→ **Passage to read**

# sum of Bernoulli trials

• Oct 15th 2012, 03:46 AM
Dinkydoe
sum of Bernoulli trials
Hoi, i dont see why the following is true

Let $\mathbb{P}(X_k =1)=\mathbb{P}(X_k=0)=1/2$ ( i.i.d. Bernoulli trials)

and consider $Y = 3\sum_{k=1}^{\infty}4^{-k}X_k$ ( Then clearly $0\leq Y \leq 1$)

Apparantly the distribution function F of Y is constant on the interval $(1/4,3/4)$ and satisfies
$F(x) = 1-F(x)$ and

for $x< 1/4$ it satisfies $F(x)=2F(x/4)$

I'm a bit bewildered...:/
• Oct 15th 2012, 06:36 PM
chiro
Re: sum of Bernoulli trials
For the first one, can you show that the median occurs at that point? If your distribution is symmetric, can you show the mean occurs at that point? (Hint: your distribution has 1/2 for a 0 value and 1/2 for a 1 value for every X_k).

→ **Apply what you read**
1. In the forum thread on sums of Bernoulli trials, on which interval is the distribution function F of Y said to be constant?
2. Carry the forum thread on sums of Bernoulli trials forward with one more post that starts right after its last reply.
The listing after this point is separate material and has nothing to do with the forum thread.

→ **Raw data**
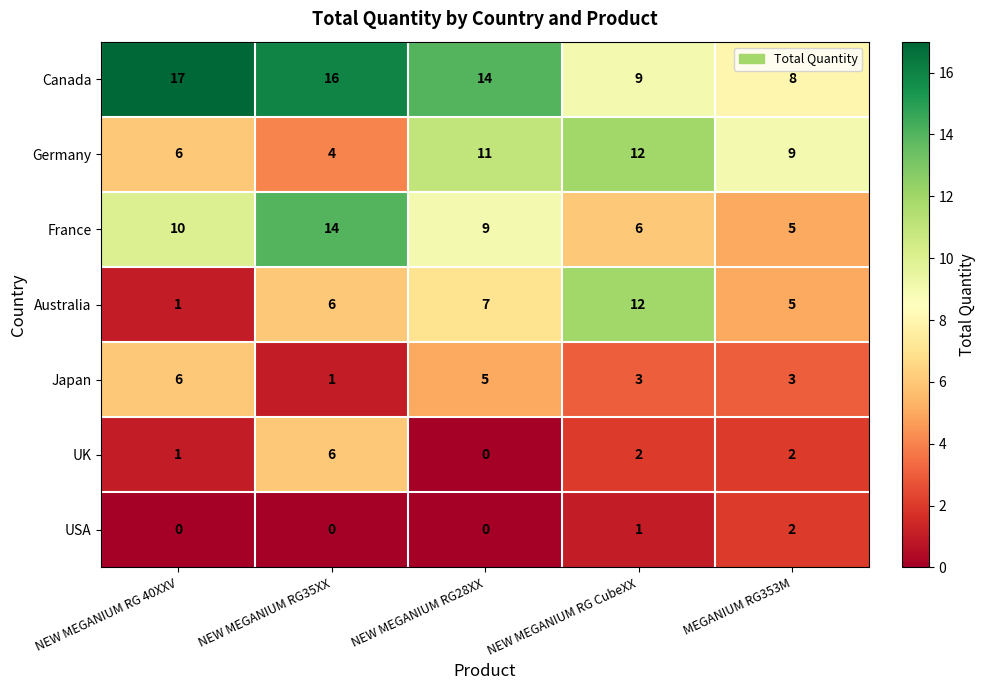

True or false: UK has a value of 1 at NEW MEGANIUM RG CubeXX.

False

→ **Answer set**
1. (1/4, 3/4)

2.
• Oct 16th 2012, 12:55 AM
Dinkydoe
Re: sum of Bernoulli trials
I think i got it now...

$P(X \leq 1/4) = P(X_1=0) = 1/2$ and $P(X\leq 3/4 ) = 1- \mathbb{P}(X\geq 3/4) = 1 - \mathbb{P}(X_1=1) = 1/2$

I think i see the other 2 as well...